McCain seldom mentions his role as chairman of the International Republican Institute. But it has provided a forum to make him known to world leaders – he addressed top European Union officials in Brussels, Belgium, last year on trans-Atlantic issues, for example – and a way to observe firsthand the politics of other countries. It’s the kind of foreign policy expertise McCain says his GOP rivals lack.
The group, funded by taxpayer and private money, is active in dozens of countries, from Afghanistan to Zimbabwe.
The institute was created in 1983 during the Cold War and made the Arizona senator chairman of its board in January 1993. McCain has said U.S. foreign policy should promote democracy abroad.
“He’s a big history buff, and I think he thought that it was a good idea that there be proposed in these countries an alternative to what the Soviets were offering,” says institute president Lorne Craner, a former State Department assistant secretary whose father was a prisoner of war in Vietnam with McCain.
The group didn’t disappear with the Soviet collapse. It gets most of its money from the U.S. government – about $78 million in its 2006 budget year. In addition, it raised at least $1 million from companies, lobbying groups and foundations and $208,745 from individuals last year.

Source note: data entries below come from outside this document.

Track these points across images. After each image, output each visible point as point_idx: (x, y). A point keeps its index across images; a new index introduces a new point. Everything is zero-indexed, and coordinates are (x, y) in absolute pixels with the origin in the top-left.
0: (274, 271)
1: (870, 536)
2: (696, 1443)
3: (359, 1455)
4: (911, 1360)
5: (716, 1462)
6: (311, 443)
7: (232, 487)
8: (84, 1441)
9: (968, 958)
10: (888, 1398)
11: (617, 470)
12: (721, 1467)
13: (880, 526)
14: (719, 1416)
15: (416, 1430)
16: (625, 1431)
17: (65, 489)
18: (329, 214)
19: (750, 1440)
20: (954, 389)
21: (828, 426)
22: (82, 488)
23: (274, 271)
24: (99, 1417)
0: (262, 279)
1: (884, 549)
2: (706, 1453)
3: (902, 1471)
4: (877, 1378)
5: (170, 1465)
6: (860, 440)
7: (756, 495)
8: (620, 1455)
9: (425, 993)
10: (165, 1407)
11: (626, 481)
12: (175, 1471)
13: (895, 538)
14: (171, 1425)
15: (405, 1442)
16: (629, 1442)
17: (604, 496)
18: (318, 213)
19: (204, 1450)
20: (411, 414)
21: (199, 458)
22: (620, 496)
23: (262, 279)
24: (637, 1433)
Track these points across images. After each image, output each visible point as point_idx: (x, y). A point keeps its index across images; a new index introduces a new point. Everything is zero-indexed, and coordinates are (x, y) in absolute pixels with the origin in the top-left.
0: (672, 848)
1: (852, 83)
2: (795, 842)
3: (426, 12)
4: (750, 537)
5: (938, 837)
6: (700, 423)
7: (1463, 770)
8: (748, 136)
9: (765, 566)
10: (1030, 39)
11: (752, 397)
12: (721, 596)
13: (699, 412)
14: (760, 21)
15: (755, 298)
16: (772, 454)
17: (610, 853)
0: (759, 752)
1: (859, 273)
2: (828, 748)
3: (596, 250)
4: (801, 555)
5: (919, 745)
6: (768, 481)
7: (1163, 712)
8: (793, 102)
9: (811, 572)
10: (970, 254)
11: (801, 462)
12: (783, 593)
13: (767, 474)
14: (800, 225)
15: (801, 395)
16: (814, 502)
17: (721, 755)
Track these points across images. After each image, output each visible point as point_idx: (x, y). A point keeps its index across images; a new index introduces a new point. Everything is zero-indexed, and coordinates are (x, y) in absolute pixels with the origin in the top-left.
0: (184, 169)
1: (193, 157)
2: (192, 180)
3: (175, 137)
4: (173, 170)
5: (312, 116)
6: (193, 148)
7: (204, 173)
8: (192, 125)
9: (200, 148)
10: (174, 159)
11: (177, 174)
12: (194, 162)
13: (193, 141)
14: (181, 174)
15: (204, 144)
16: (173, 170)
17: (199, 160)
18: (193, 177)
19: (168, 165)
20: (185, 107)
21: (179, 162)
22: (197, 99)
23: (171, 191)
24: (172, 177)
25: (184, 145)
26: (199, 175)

An array of sources on the Web, however, tell a different story. According to the Council for Hemispheric Affairs:
The International Republican Institute’s ostensible democracy-building mission serves only as a screen for its energetic and unscrupulous promotion of an ultraconservative Republican foreign policy agenda. The IRI is more a cloak-and-dagger operation than a conventional research group. Over the past five years the organization has aligned itself with the most pro-U.S. and some of the most antidemocratic factions in both Venezuela and Haiti and contributed to the fomenting of coups against leftist presidents Hugo Chavez and Jean-Bertrand Aristide, all the while claiming to be engaging in “party building” and “educational seminars.” At the same time, the Institute’s Cuba program is a blatant attempt to funnel taxpayer funds to boondoggle programs of some of the most hardline factions of the Cuban-American community, who have long been a crucial pillar of support for the Republican party, especially in Florida.
Look, I am no Communist. I believe that governments should create a climate in which business can prosper. Pro-business policies can produce benefits for everybody. But I don’t think American agencies have the moral right to meddle in the affairs of other countries unless there is hard evidence that those countries pose an imminent danger to Americans. Whether the American government agrees with them or not, I think democratically elected governments have a right to pursue their domestic policies in peace. How unreasonable is that?
It is especially deplorable when meddling by agencies such as the International Republican Institute and its umbrella group, the National Endowment for Democracy, provokes so much resentment against America that Americans are placed in danger. This heightened resentment increases the influence of the enemies of America. For example, Bolivia’s Evo Morales has embraced Iran’s Mahmoud Ahmadinejad (photo at left), and Russia grows ever closer to Venezuela.
Even if you can swallow McCain’s dismal voting record on domestic issues without choking, you cannot afford to ignore the danger posed by his foreign policies. His threat of a filibuster to block an increase in America’s minimum wage, his relentless opposition to equal pay for women and his pandering to evangelical zealots are compelling reasons to keep him out of the White House. But I am more frightened by his stubborn fixation on remaining in Iraq, his eagerness to bomb Iran and his willingness to plunge America into a war with Russia. And, scariest of all is his involvement in a shadowy organization that creeps about the globe spreading deadly political unrest.